Alur cerita dikemas secara ringan melalui kehadiran arwah Eyang Putri yang “hadir kembali” dengan memasuki tubuh Obi. Lewat pendekatan ini, nilai empan papan, unggah-ungguh, serta sikap hidup masyarakat Yogyakarta disampaikan secara membumi dan dekat dengan keseharian.

Kepala Dinas Kebudayaan Kota Yogyakarta, Yetti Martanti, menyampaikan bahwa series ini menjadi upaya menyampaikan pesan budaya dengan pendekatan yang sesuai perkembangan zaman.

“Pelestarian nilai luhur tidak selalu harus disampaikan dengan cara serius dan kaku. Melalui film ini, nilai-nilai Jawa seperti unggah-ungguh, empan papan, dan rasa hormat terhadap sesama dihadirkan secara ringan, namun mengena,” ujar Yetti.

Ia menambahkan, nilai keramahtamahan Jawa yang ditampilkan dalam series ini tidak sekadar kebiasaan sehari-hari, tetapi merupakan bagian dari etika hidup masyarakat Yogyakarta yang bersumber dari filosofi aruh, gupuh, lungguh, suguh.

“Nilai-nilai itu adalah jati diri Jogja. Melalui film, pesan kebudayaan dapat menjangkau generasi muda dengan bahasa zamannya tanpa kehilangan makna dasarnya,” kata Yetti.

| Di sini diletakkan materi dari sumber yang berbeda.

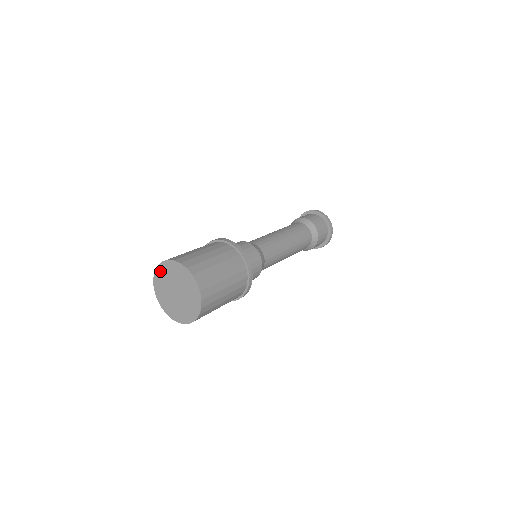
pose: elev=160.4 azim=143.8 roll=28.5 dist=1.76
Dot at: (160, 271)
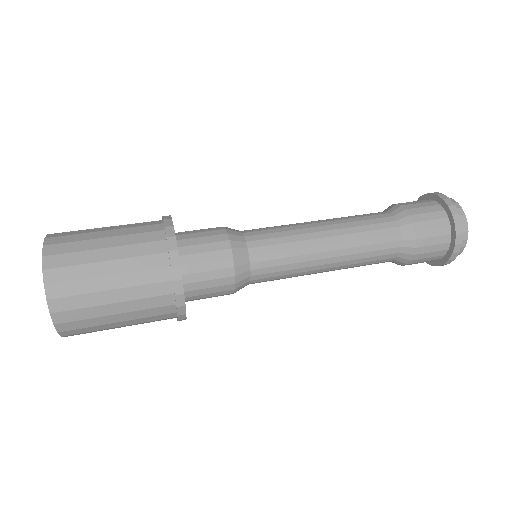
Dot at: occluded
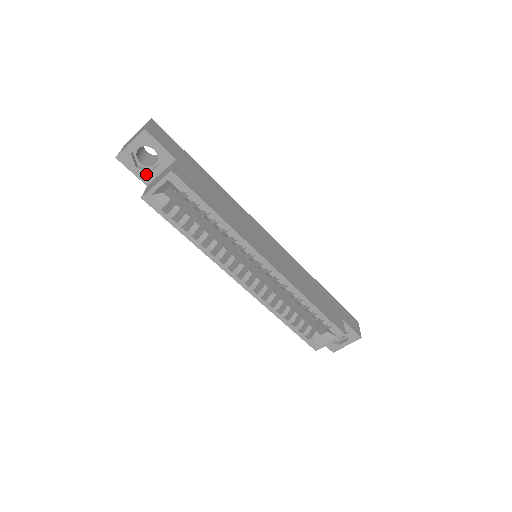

Sutradara sekaligus penulis series, Lanang Gigih, menjelaskan bahwa pendekatan cerita dibuat secara intim agar pesan budaya bisa diterima oleh berbagai kalangan usia.

“Kami memilih format komedi karena sifatnya adaptif dan bisa dinikmati oleh berbagai usia. Cerita disampaikan dengan cara yang dekat, ringan, dan tidak menggurui,” ujar Lanang.

Sementara itu, produser Siska Raharja menuturkan bahwa format series dipilih untuk memberi ruang perkembangan karakter yang lebih organik dan berlapis.

“Dalam budaya Jawa, orang yang telah meninggal sering kali tetap ‘hadir’ melalui wejangan, kebiasaan, dan rasa yang diwariskan. Masuknya arwah Eyang ke tubuh Obi adalah metafora bahwa nilai-nilai lama hidup kembali melalui generasi yang mau mendengarkan,” jelas Siska.

Melalui series Trio Bintang Lima, Dinas Kebudayaan Kota Yogyakarta berharap masyarakat, khususnya generasi muda, dapat memandang kebudayaan sebagai sesuatu yang hidup, relevan, dan terus dapat dirawat tanpa kehilangan akar nilai.